Good science starts with good child-rearing - a dying art in most declining societies that simply don't allocate enough resources to this very basic function of "creating good science."

Likewise, social trust is required for "good science," and you don't get that with race-based wars of empire, or cannabilistic and unequal economic systems.


My point is that science cannot be used as a guide for morality. That was the purpose behind my example; to ironman the position.
#15028740
Palmyrene wrote:Let's say I had a button that could cause excruciating pain to everyone on Earth including myself. To tell me that I shouldn't press the button is still a moral statement.


A lot of dinks who can't think for shit say the the universe is cold and indifferent and so can't have anything like an objective morality, but the universe isn't just the 4 dimensions of physics. The universe has a non-physical inner 5th dimension of mind(not the lame woowoo new age cosmic consciousness nonsense but human cognition), is and ought are reconciled within that dimension.
#15028748
Sivad wrote:A lot of dinks who can't think for shit say the the universe is cold and indifferent and so can't have anything like an objective morality, but the universe isn't just the 4 dimensions of physics. The universe has a non-physical inner 5th dimension of mind(not the lame woowoo new age cosmic consciousness nonsense but human cognition), is and ought are reconciled within that dimension.
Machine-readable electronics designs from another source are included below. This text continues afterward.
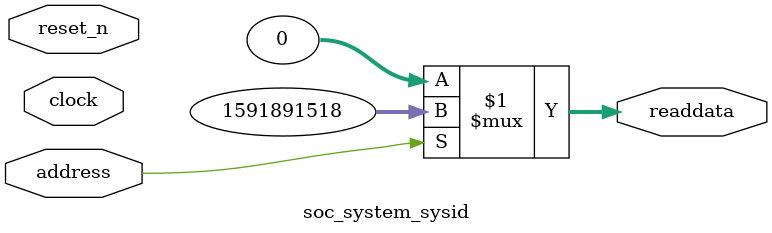
<source format=v>



// synthesis translate_off
`timescale 1ns / 1ps
// synthesis translate_on

// turn off superfluous verilog processor warnings 
// altera message_level Level1 
// altera message_off 10034 10035 10036 10037 10230 10240 10030 

module soc_system_sysid (
               // inputs:
                address,
                clock,
                reset_n,

               // outputs:
                readdata
             )
;

  output  [ 31: 0] readdata;
  input            address;
  input            clock;
  input            reset_n;

  wire    [ 31: 0] readdata;
  //control_slave, which is an e_avalon_slave
  assign readdata = address ? 1591891518 : 0;

endmodule



</source>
Sorry, are you agreeing or disagreeing with me?
#15028779
Whether science can be used as a guide for morality really depends on how "science" is conceived of and defined. Science was controlled by religious organizations for a long time but it was ultimately more materially effective not to do this, although refusing to do so is also heavily correlated with social decay in the west.
#15028985
Palmyrene wrote:My point is that science cannot be used as a guide for morality. That was the purpose behind my example; to ironman the position.
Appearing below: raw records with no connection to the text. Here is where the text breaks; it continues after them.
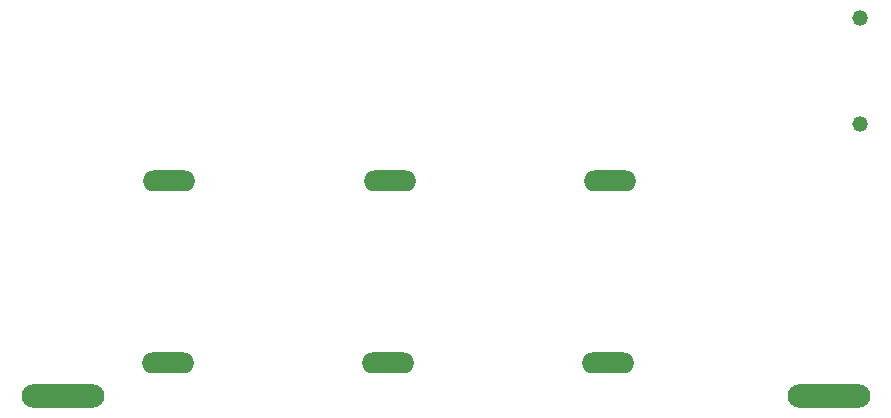
<source format=gbr>
%TF.GenerationSoftware,Altium Limited,Altium Designer,21.6.4 (81)*%
G04 Layer_Color=0*
%FSLAX26Y26*%
%MOIN*%
%TF.SameCoordinates,BD845C9F-3E28-4BEA-89B7-7B09B8E8D9D1*%
%TF.FilePolarity,Positive*%
%TF.FileFunction,NonPlated,1,4,NPTH,Drill*%
%TF.Part,Single*%
G01*
G75*
%TA.AperFunction,ComponentDrill*%
%ADD193C,0.051968*%
%ADD194O,0.175000X0.070000*%
%TA.AperFunction,OtherDrill,Pad Free-0 (3165.194mil,2116.662mil)*%
%ADD195O,0.275591X0.078740*%
%TA.AperFunction,OtherDrill,Pad Free-0 (610.194mil,2116.662mil)*%
%ADD196O,0.275591X0.078740*%
D193*
X3268353Y3377876D02*
D03*
Y3023545D02*
D03*
D194*
X2433407Y2834882D02*
D03*
X1700257Y2835000D02*
D03*
X2429470Y2226732D02*
D03*
X1696321Y2226850D02*
D03*
X964824Y2834882D02*
D03*
X960888Y2226732D02*
D03*
D195*
X3165194Y2116662D02*
D03*
D196*
X610194D02*
D03*
%TF.MD5,701cd452676e85c3256b86c79f7f6ee1*%
M02*

</source>
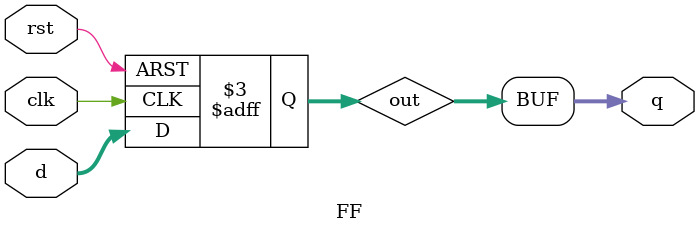
<source format=v>
module FF(d, q, rst, clk);
input [7:0] d;
input  clk;
output  [7:0] q;
reg [7:0] out;
input rst;
 
always @(posedge clk or negedge rst)
if(~rst) out <= 8'b00000000; else
 begin
 out <= #1 d;
 end
 assign q = out;
 endmodule
 
</source>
Yes, but your example leads to many other conclusions that don't really ironman (or even half-marathon) your stated position.

The fake, profit-based technologies that we call "science" in our time, are not real science, and can't be used as an example of science creating morality.
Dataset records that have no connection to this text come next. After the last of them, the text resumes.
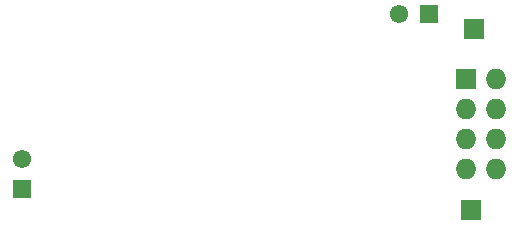
<source format=gbs>
G04 #@! TF.FileFunction,Soldermask,Bot*
%FSLAX46Y46*%
G04 Gerber Fmt 4.6, Leading zero omitted, Abs format (unit mm)*
G04 Created by KiCad (PCBNEW 4.0.4-stable) date 07/31/17 21:50:18*
%MOMM*%
%LPD*%
G01*
G04 APERTURE LIST*
%ADD10C,0.150000*%
%ADD11R,1.730000X1.730000*%
%ADD12R,1.554000X1.554000*%
%ADD13C,1.554000*%
%ADD14O,1.730000X1.730000*%
G04 APERTURE END LIST*
D10*
D11*
X306600000Y-128300000D03*
D12*
X302760000Y-127060000D03*
D13*
X300220000Y-127060000D03*
D12*
X268275000Y-141820000D03*
D13*
X268275000Y-139280000D03*
D11*
X306340000Y-143650000D03*
X305880000Y-132540000D03*
D14*
X308420000Y-132540000D03*
X305880000Y-135080000D03*
X308420000Y-135080000D03*
X305880000Y-137620000D03*
X308420000Y-137620000D03*
X305880000Y-140160000D03*
X308420000Y-140160000D03*
M02*

</source>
Instead, the huge advance in weapons of torture, murder, and espionage developed over the last few centuries (millennia) actually demonstrate how poison-science leads to poison morals. Which could be seen as also suggesting that the opposite is true, that good science leads to good morals.
#15028992
QatzelOk wrote:Yes, but your example leads to many other conclusions that don't really ironman (or even half-marathon) your stated position.

The fake, profit-based technologies that we call "science" in our time, are not real science, and can't be used as an example of science creating morality.

Instead, the huge advance in weapons of torture, murder, and espionage developed over the last few centuries (millennia) actually demonstrate how poison-science leads to poison morals. Which could be seen as also suggesting that the opposite is true, that good science leads to good morals.


I don't see how science, which is about observing the universe, can give us conclusions about it.

Science gives us information and data but it doesn't make any good moral conclusions about that data.
#15029283
Palmyrene wrote:I don't see how science, which is about observing the universe, can give us conclusions about it.

Science gives us information and data but it doesn't make any good moral conclusions about that data.

Before Europe turned into mafia-run superstitious war-states, "sciences" included morality: how to live well with other people.

And to get permission to study advanced sciences, one had to prove one's moral virtue. Otherwise, the state - through education - would be giving technically advanced means to a moral idiot. Dangerous.

So dangerous it could lead to extinction on a large scale. (We are there now)

Knowing how to live peaceably and constructively among others is just as important as agriculture, physics, or chemistry. Arguably, it is infinitely MORE important, and thus worthy of scientific enquiry and observations.

Europeans threw morality-as-science under the bus in order to live with greed-as-science.